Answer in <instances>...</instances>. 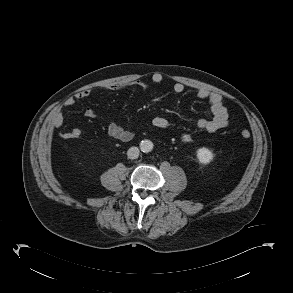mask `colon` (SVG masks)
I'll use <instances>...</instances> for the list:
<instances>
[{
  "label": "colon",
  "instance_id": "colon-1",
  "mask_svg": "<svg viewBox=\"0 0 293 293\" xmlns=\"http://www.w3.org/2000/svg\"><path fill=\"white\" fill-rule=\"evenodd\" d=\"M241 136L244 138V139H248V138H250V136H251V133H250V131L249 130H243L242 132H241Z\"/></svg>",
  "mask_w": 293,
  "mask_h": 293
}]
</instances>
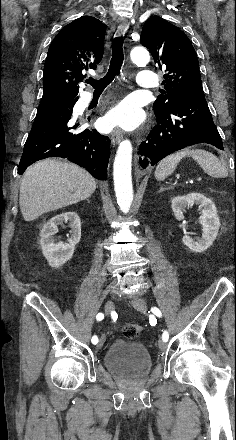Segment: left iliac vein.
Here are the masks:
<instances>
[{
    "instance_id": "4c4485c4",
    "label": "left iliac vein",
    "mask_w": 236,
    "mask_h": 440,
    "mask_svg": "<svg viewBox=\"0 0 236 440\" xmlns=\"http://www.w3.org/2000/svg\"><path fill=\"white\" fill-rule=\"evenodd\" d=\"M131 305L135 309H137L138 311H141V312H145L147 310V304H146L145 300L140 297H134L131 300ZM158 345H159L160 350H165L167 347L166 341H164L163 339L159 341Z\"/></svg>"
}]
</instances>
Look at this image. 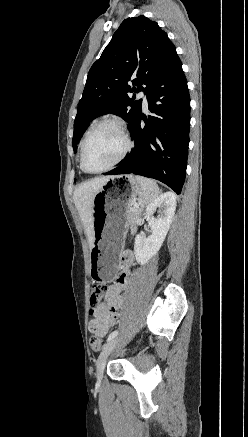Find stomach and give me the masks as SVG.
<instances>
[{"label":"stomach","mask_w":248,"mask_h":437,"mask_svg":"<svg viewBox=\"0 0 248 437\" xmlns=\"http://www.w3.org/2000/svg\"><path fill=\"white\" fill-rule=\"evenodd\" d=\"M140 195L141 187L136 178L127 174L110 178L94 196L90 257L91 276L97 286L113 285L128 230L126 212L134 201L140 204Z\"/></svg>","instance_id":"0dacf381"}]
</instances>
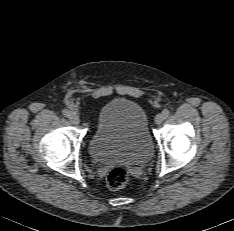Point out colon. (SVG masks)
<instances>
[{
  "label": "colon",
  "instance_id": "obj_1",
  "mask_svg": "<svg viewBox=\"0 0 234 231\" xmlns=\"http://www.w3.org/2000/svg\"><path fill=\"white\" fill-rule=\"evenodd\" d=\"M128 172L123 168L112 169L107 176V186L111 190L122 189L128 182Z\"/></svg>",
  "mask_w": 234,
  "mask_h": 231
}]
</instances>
---*---
* _Directions for this task_
Report how many lines of the entries above contain the string "xmlns".

* _Task result_
4